Journal

Why Harvard Square

On being a Japanese dessert cafe inside The Garage Mall - a neighborhood that knows what it wants and takes its time finding it.

Harvard Square is not a tourist destination in the way that most tourist destinations are. People come to it deliberately. The density of independent restaurants and shops - holdouts from an era before chain retail took over every commercial block in Cambridge - gives it a texture that most American neighborhoods have lost.

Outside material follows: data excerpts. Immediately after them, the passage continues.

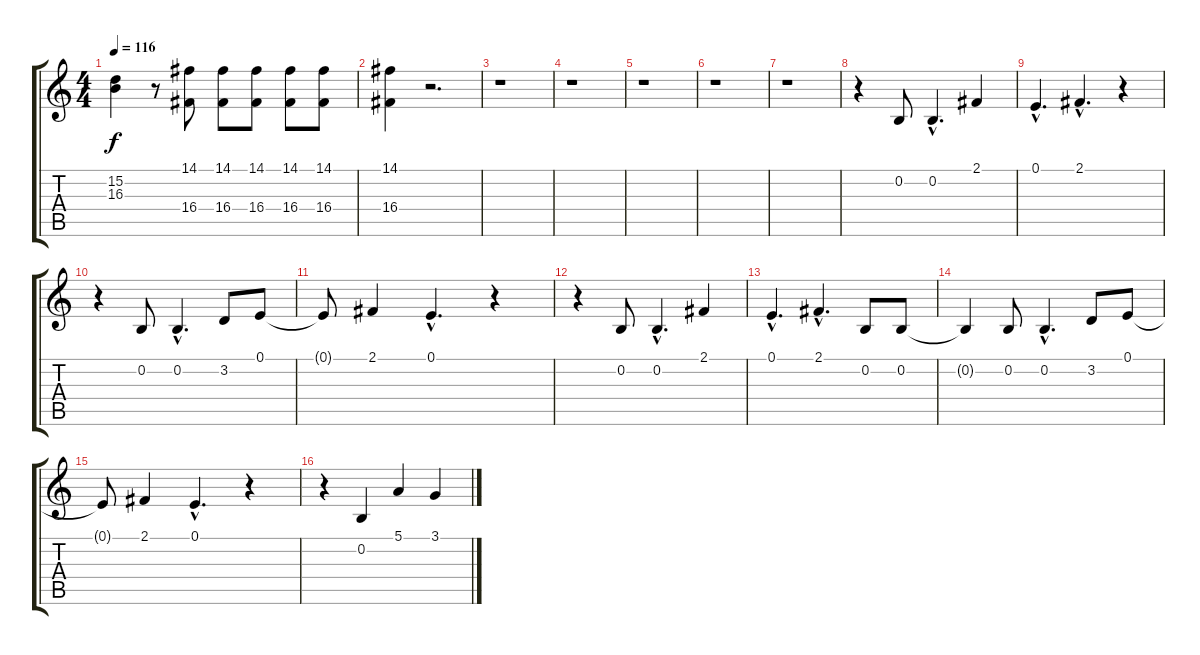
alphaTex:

\track "" {instrument lead6voice}
\staff {score tabs}
\tuning (E4 B3 G3 D3 A2 E2) {hide}
\ts (4 4)
\tempo 116
\clef g2
\ks c
(15.2{t} 16.3{t}).4{dy f} r.8 (14.1 16.4).8 (14.1 16.4).8 (14.1 16.4).8 (14.1 16.4).8 (14.1 16.4).8 |
(14.1 16.4).4 r.2{d} |
r.1 |
r.1 |
r.1 |
r.1 |
r.1 |
r.4 0.2.8 0.2{hac}.4{d} 2.1.4 |
0.1{hac}.4{d} 2.1{hac}.4{d} r.4 |
r.4 0.2.8 0.2{hac}.4{d} 3.2.8 0.1.8 |
0.1{t}.8 2.1.4 0.1{hac}.4{d} r.4 |
r.4 0.2.8 0.2{hac}.4{d} 2.1.4 |
0.1{hac}.4{d} 2.1{hac}.4{d} 0.2.8 0.2.8 |
0.2{t}.4 0.2.8 0.2{hac}.4{d} 3.2.8 0.1.8 |
0.1{t}.8 2.1.4 0.1{hac}.4{d} r.4 |
r.4 0.2.4 5.1.4 3.1.4
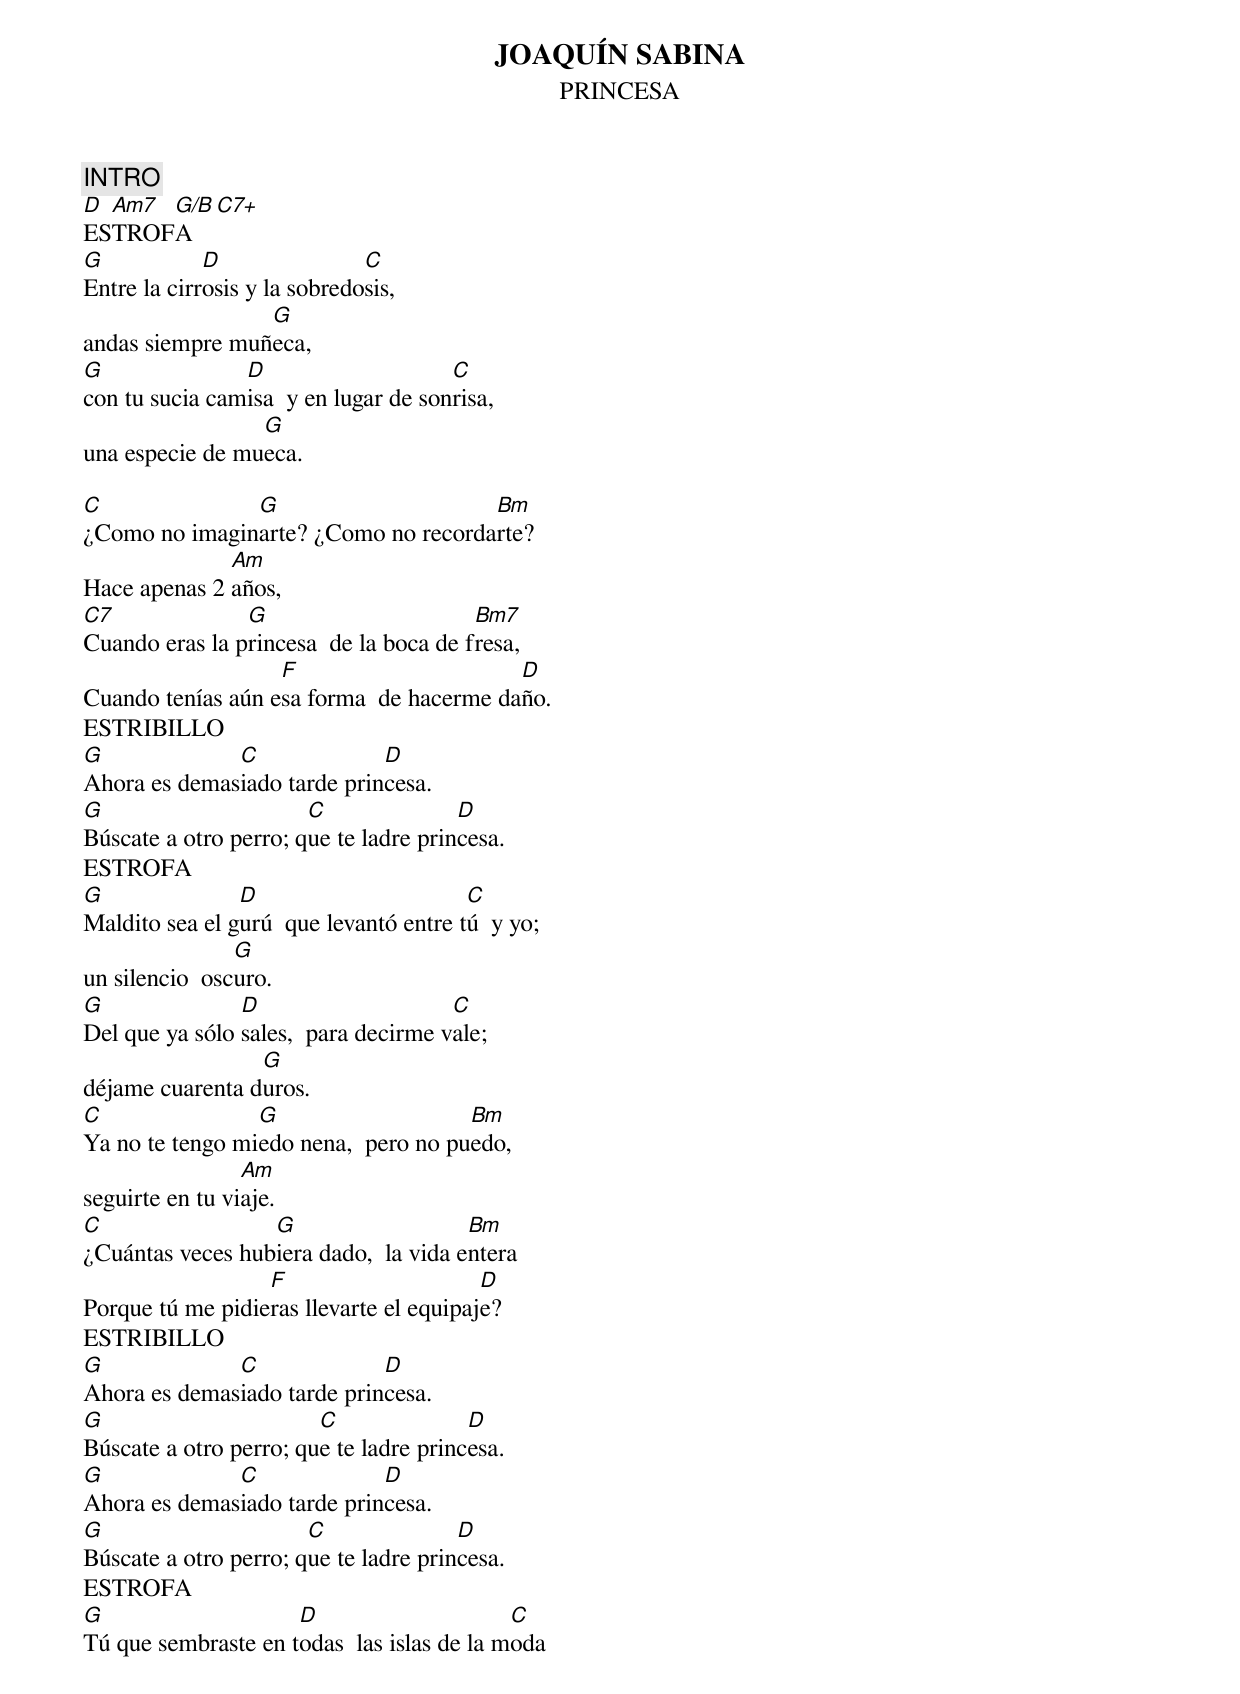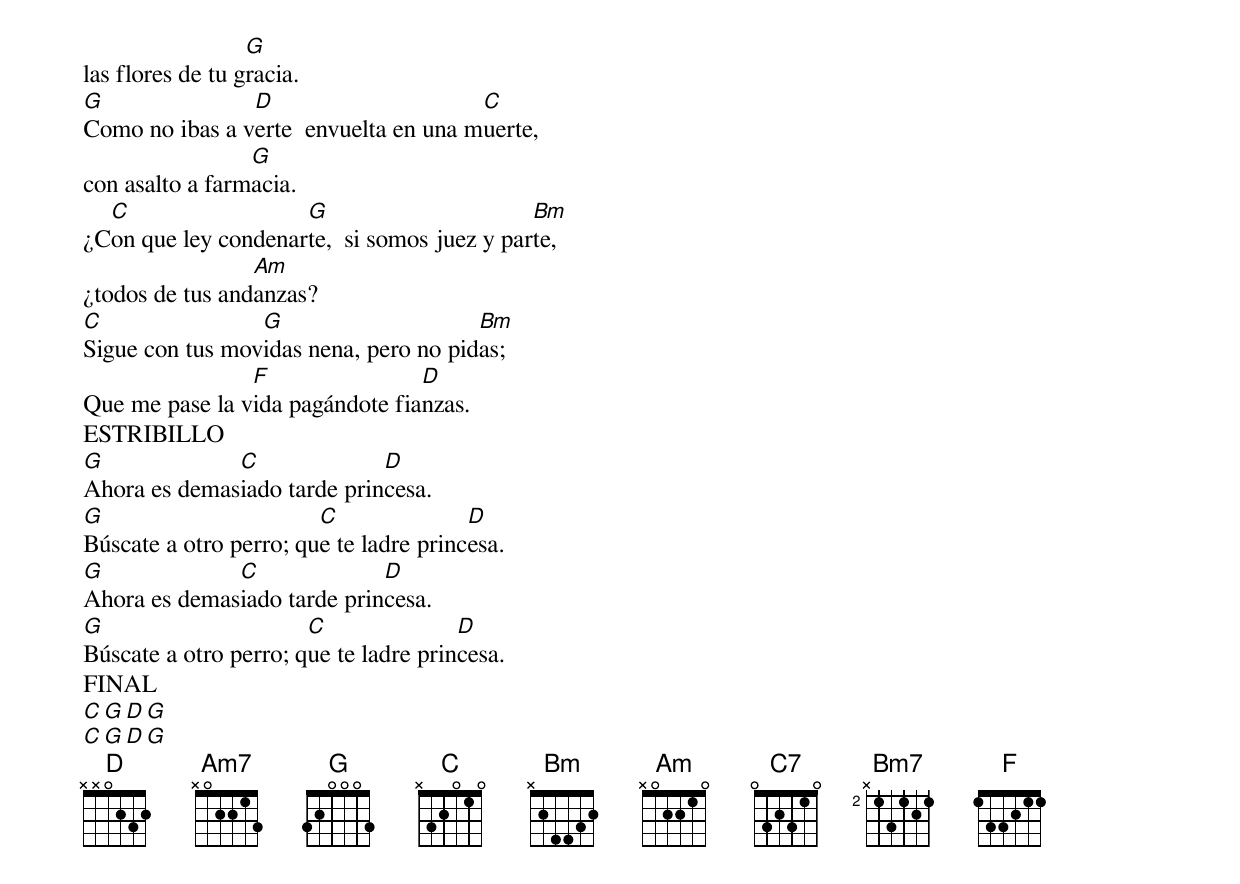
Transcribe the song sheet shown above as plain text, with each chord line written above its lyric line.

JOAQUÍN SABINA
PRINCESA
INTRO
D Am7 G/B C7+
ESTROFA
G            D                C
Entre la cirrosis y la sobredosis,
                 G
andas siempre muñeca,
G               D                     C
con tu sucia camisa  y en lugar de sonrisa,
                 G
una especie de mueca.

C              G                     Bm
¿Como no imaginarte? ¿Como no recordarte?
              Am
Hace apenas 2 años,
C7              G                       Bm7
Cuando eras la princesa  de la boca de fresa,
                   F                      D
Cuando tenías aún esa forma  de hacerme daño.
ESTRIBILLO
G             C              D
Ahora es demasiado tarde princesa.
G                      C               D
Búscate a otro perro; que te ladre princesa.
ESTROFA
G               D                       C
Maldito sea el gurú  que levantó entre tú  y yo;
                G
un silencio  oscuro.
G               D                     C
Del que ya sólo sales,  para decirme vale;
                 G
déjame cuarenta duros.
C                G                    Bm
Ya no te tengo miedo nena,  pero no puedo,
                 Am
seguirte en tu viaje.
C                 G                    Bm
¿Cuántas veces hubiera dado,  la vida entera
                  F                      D
Porque tú me pidieras llevarte el equipaje?
ESTRIBILLO
G             C              D
Ahora es demasiado tarde princesa.
G                       C               D
Búscate a otro perro; que te ladre princesa.
G             C              D
Ahora es demasiado tarde princesa.
G                      C               D
Búscate a otro perro; que te ladre princesa.
ESTROFA
G                    D                      C
Tú que sembraste en todas  las islas de la moda
                  G
las flores de tu gracia.
G               D                      C
Como no ibas a verte  envuelta en una muerte,
                 G
con asalto a farmacia.
  C                  G                       Bm
¿Con que ley condenarte,  si somos juez y parte,
                 Am
¿todos de tus andanzas?
C                G                     Bm
Sigue con tus movidas nena, pero no pidas;
                F                D
Que me pase la vida pagándote fianzas.
ESTRIBILLO
G             C              D
Ahora es demasiado tarde princesa.
G                       C               D
Búscate a otro perro; que te ladre princesa.
G             C              D
Ahora es demasiado tarde princesa.
G                      C               D
Búscate a otro perro; que te ladre princesa.
FINAL
C G D G
C G D G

We are on the first floor of The Garage Mall on JFK Street, where Ben and Jerry's used to be. Our neighbors are Memory Shop, Gatcha Zakka - which longtime regulars might remember as Anime Zakka - Subway, Chutneys, and LE's. It is an honest slice of what Harvard Square actually is: not a curated retail concept, just a building full of independent places that have figured out how to stick around.

The foot traffic is a mix of students, locals who have been coming to this block for thirty years, and people walking over from the museums or the Smith Campus Center. It is not a crowd that needs convincing. They are curious by temperament.

The Red Line stop is a three-minute walk. If you are coming from elsewhere in Cambridge or from Boston, it is easier than it looks on a map. Park Street, transfer, two stops.

We are open Monday through Thursday from 1 to 8:30, Friday through Sunday from noon to 8:30.